HKU's Malaysian students question election results back home

PUBLISHED : Monday, 06 May, 2013, 9:11pm
UPDATED : Tuesday, 07 May, 2013, 11:16am

A group of 30 Malaysian students, most of whom were too young to vote, gathered on Monday at the Democracy Wall at Hong Kong University to vent their deep distrust of Malaysia’s election results that brought the governing coalition its 13th straight election win.

The messages they posted on the wall included: “I am against Dirty Politics” “Unfair! Rigged!” “I want democracy, not magic” and “Democracy is dead”. The posters were written in Chinese, English and Malay.

The school’s student union issued a poster saying: “Fair elections and justice done, this is what we all demand for Malaysia, HKU students got your back.”

A 20-year-old female student from Malaysia, said: “It’s hard to figure out what is true or not, but when I see all these photos and videos online suggesting election fraud and the government is claiming they’ve had a clean election, I want answers.”

Another student, 22, voted at the Malaysian consulate in Hong Kong last week and she said the experience left her with serious suspicions.

“When I was voting and just about to mark the ballot, I got a phone call from a private number. I luckily didn’t pick up because then my vote would’ve been disqualified.

“I later read all over social media that it is a trick to call voters in voting booths to disqualify them. I don’t know what to believe. The government has a lot to explain.”

HKU professor Renaud Egreteau, who specialises in Myanmar politics, but sees parallels with those in Malaysia, said people should be careful when using social media as sources of information.

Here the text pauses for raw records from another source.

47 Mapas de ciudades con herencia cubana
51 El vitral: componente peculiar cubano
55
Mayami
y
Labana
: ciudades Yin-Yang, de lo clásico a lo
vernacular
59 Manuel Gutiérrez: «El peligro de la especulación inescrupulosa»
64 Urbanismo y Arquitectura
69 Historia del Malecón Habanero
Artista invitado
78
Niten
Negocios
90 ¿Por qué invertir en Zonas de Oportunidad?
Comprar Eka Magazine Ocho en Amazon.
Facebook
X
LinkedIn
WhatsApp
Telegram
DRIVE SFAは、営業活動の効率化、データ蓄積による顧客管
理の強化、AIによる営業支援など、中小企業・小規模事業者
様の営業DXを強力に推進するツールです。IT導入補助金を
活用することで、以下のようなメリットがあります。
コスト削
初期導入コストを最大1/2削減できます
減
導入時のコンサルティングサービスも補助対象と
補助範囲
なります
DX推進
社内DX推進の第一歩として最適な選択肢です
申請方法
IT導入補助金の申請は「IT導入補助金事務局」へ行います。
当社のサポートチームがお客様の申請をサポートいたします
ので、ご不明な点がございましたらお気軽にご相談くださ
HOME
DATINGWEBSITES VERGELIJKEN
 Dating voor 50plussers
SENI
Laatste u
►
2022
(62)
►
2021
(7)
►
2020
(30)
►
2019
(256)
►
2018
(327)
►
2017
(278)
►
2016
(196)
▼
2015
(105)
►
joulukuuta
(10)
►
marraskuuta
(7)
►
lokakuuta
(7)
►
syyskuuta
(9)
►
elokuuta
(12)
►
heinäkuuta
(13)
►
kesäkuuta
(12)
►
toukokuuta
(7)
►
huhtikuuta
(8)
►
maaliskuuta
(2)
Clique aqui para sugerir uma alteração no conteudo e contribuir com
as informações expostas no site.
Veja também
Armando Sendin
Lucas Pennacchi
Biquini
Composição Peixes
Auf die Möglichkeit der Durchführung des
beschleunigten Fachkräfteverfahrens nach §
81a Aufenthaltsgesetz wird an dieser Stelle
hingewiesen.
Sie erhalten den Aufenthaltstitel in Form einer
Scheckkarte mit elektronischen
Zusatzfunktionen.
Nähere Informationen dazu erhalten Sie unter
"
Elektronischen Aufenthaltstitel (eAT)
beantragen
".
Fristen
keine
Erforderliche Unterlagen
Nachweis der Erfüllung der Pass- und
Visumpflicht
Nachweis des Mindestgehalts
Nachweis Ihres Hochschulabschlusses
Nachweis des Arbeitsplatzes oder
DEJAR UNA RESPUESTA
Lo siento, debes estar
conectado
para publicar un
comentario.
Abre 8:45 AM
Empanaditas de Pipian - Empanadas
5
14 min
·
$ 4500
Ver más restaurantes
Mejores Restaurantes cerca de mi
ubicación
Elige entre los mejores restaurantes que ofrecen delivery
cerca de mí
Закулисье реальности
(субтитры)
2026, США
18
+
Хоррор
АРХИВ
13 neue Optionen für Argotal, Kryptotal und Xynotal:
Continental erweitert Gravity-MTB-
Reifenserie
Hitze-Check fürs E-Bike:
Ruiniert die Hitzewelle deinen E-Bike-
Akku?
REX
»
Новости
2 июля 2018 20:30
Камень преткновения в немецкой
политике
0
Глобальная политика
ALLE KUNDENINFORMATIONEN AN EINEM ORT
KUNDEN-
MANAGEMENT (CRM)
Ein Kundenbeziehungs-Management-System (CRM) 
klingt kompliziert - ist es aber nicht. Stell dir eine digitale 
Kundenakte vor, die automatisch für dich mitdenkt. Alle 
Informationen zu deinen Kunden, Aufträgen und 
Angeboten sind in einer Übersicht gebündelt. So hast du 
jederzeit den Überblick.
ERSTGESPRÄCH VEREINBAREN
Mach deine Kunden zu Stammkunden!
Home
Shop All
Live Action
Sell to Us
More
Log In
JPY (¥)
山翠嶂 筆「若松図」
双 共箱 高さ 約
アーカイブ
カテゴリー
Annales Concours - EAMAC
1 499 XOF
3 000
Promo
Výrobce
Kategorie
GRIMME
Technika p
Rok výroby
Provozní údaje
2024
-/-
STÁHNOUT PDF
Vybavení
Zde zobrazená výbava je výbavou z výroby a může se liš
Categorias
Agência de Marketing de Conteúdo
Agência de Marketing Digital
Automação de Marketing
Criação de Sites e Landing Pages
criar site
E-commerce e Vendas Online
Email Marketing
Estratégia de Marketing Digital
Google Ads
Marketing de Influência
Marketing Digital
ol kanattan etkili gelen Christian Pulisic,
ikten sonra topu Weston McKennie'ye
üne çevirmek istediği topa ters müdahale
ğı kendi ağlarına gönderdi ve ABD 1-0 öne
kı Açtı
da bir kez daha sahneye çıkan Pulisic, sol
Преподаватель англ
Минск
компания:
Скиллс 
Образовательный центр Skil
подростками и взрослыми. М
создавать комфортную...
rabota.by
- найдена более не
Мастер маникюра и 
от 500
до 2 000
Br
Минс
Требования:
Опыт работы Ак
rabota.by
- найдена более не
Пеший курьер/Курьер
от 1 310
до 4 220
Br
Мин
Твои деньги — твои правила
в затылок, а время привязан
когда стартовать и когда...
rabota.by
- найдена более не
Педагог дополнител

“Bloggers and social networkers…increasingly use Facebook and personal blogs as platforms not only for communication, but for propaganda purposes," he said, adding that sometimes they were even used as conduits of hatred and violence.

Lee Boon Kiat, a graduate student in the school’s Department of Microbiology, didn’t feel confident casting his vote by mail or at the consulate, so he flew back to Malaysia on Friday to vote in person.

“My station seemed quite normal but when I was leaving, there was a riot of people trying to block the entrance so a busload of people who looked foreign – maybe Bangladeshi – wouldn’t be able to go in and vote.

“Unless [the government] gives very good reasons to convince us the elections were fair, I think there will be more angry protests around the world.”